Чтобы противостоять этой теории партикуляризма, требовался возрождающийся федерализм с новой националистической интерпретацией Конституции. Теория договора федеративного государства должна была быть опровергнута органической теорией; концепция федеративных содружеств должна была уступить место концепции сливающегося суверенитета. Старую битву нужно было вести снова с новыми аргументами. Святость Конституции должна была быть утверждена, но эта святость должна была быть наброшена на националистическую, а не партикуляристскую интерпретацию. Нужно было показать, что, несмотря на яростные протесты южной лояльности, партикуляристская Конституция была отрицанием лояльности и должна была закончиться разрушением национального союза. К этому трудному делу Новая Англия была еще не готова. Старые федералистские аргументы устарели, и многие из тех федералистов были глубоко замешаны в Хартфордском конвенте. Новый индустриализм должен был предоставить свою собственную теорию, и ему повезло обнаружить двух людей, чьи объединенные знания и красноречие оказались равны этой задаче.

II

Имя Уэбстера настолько тесно связано с движением конституционного национализма, что затмевает заслуженную славу того, кто имеет много претензий на то, чтобы считаться интеллектуальным лидером этой школы.

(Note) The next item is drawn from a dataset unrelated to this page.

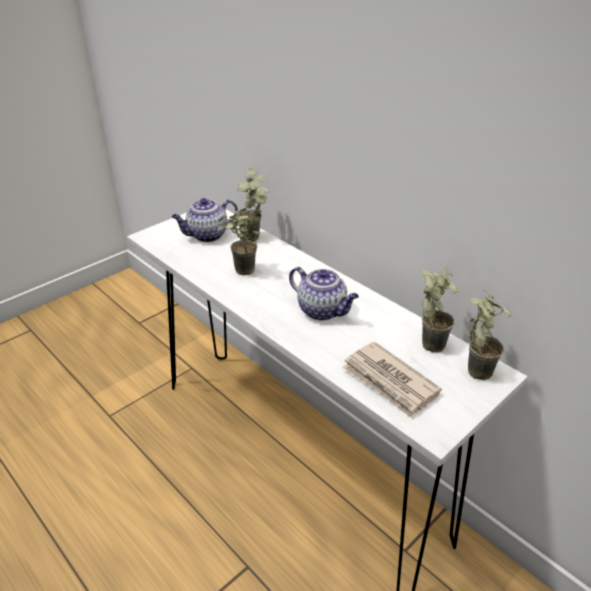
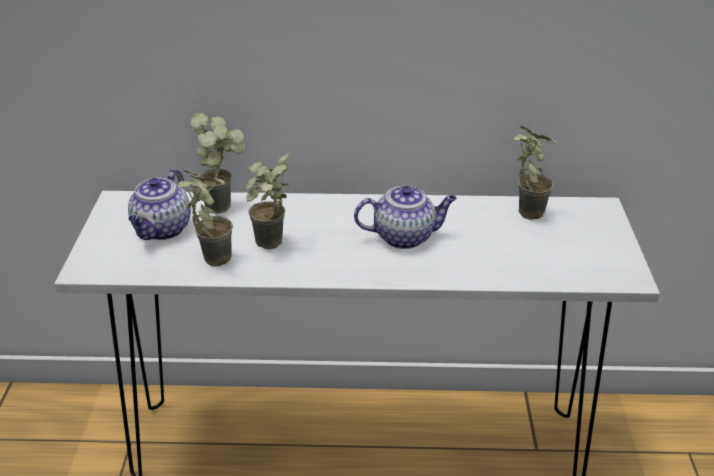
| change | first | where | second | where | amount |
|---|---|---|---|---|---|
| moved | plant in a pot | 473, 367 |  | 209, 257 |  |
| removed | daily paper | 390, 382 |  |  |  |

Джозеф Стори был салемским юристом, чья репутация, сколь бы значительной она ни была, едва ли соразмерна его влиянию на наше последующее конституционное развитие. Учась в одном гарвардском классе с Уильямом Эллери Чаннингом, он в молодости баловался изящной словесностью, но ушел в юриспруденцию, занялся политикой, стал помощником судьи Верховного суда, а некоторое время был профессором права Дэйна в Гарварде. Он происходил из радикальной семьи. Его отец, врач в Бостоне до переезда в Марблхед, был воинствующим революционным вигом, одним из двадцати или около того «индейцев», которые устроили Бостонское чаепитие, и лидером группы «Сынов свободы», которые схватили и связали часовых и увезли две латунные полевые пушки с Общего поля, где британский командир разместил их, чтобы запугать город. Сын вырос пылким республиканцем. Будучи совсем молодым человеком, он стал выдающимся лидером немодной партии, тогда находившейся в меньшинстве, и претерпел определенные унижения из-за своих политических взглядов; однажды, по словам Теодора Паркера, будучи «сбитым с ног на улице, избитым и вынужденным искать убежища в доме друга, куда он прибежал, истекая кровью и покрытый уличной грязью» (Additional Speeches, том I, стр. 178). Из этих юношеских ересей мало что проявилось в его дальнейшей жизни. Хотя он и мог быть республиканцем, он был совершенно лишен каких-либо радикальных тенденций, и когда он занял место на скамье Верховного суда, он быстро был втянут в мощную орбиту Джона Маршалла, разделил взгляды последнего по всем основным конституционным вопросам и стал вигом. Он стал близким другом Уэбстера, и с 1816 по 1842 год был его главным советником по сложным правовым, конституционным и международным вопросам. «Из этого глубокого и обильного колодца юридических знаний, — утверждает Паркер, — Уэбстер черпал свободно, «когда его собственное ведро было пустым»» (там же, стр. 170).

Этот переход от республиканца к вигу произошел вполне естественно. Либерализм Новой Англии, следует помнить, не породил интеллектуальных лидеров до позднего времени и не имел четкой политической философии. Хотя он номинально принял лидерство Джефферсона, он никогда не был завоеван физиократической экономикой или принципами прав штатов вирджинской школы. Стори ни в какое время не был джефферсонианцем, а скорее пылким и открытым последователем Вашингтона, «мало зараженным вирджинскими понятиями, что касается людей или мер». В своей «Автобиографии» он писал:

Республиканская партия тогда и во все другие времена объединяла людей с очень разными взглядами по многим вопросам. Более того, вирджинский республиканец того времени сильно отличался от массачусетского республиканца, и антифедералистские доктрины первого штата тогда имели и до сих пор имеют очень мало поддержки или влияния в последнем штате, несмотря на совпадение в политических действиях по общим вопросам. Я всегда был твердым сторонником доктрин генерала Вашингтона и поклонником его поведения, мер и принципов... Я читал и изучал его принципы и сделал их в значительной мере правилом и руководством своей жизни. Я был и всегда был любителем, преданным любителем конституции Соединенных Штатов и другом союза штатов. Я никогда не желал превратить правительство в простую конфедерацию штатов; но сохранить власть общего правительства, данную всеми штатами, в полном осуществлении и суверенитете для защиты и сохранения всех штатов. (Стори, Life and Letters of Joseph Story, том I, стр. 128.)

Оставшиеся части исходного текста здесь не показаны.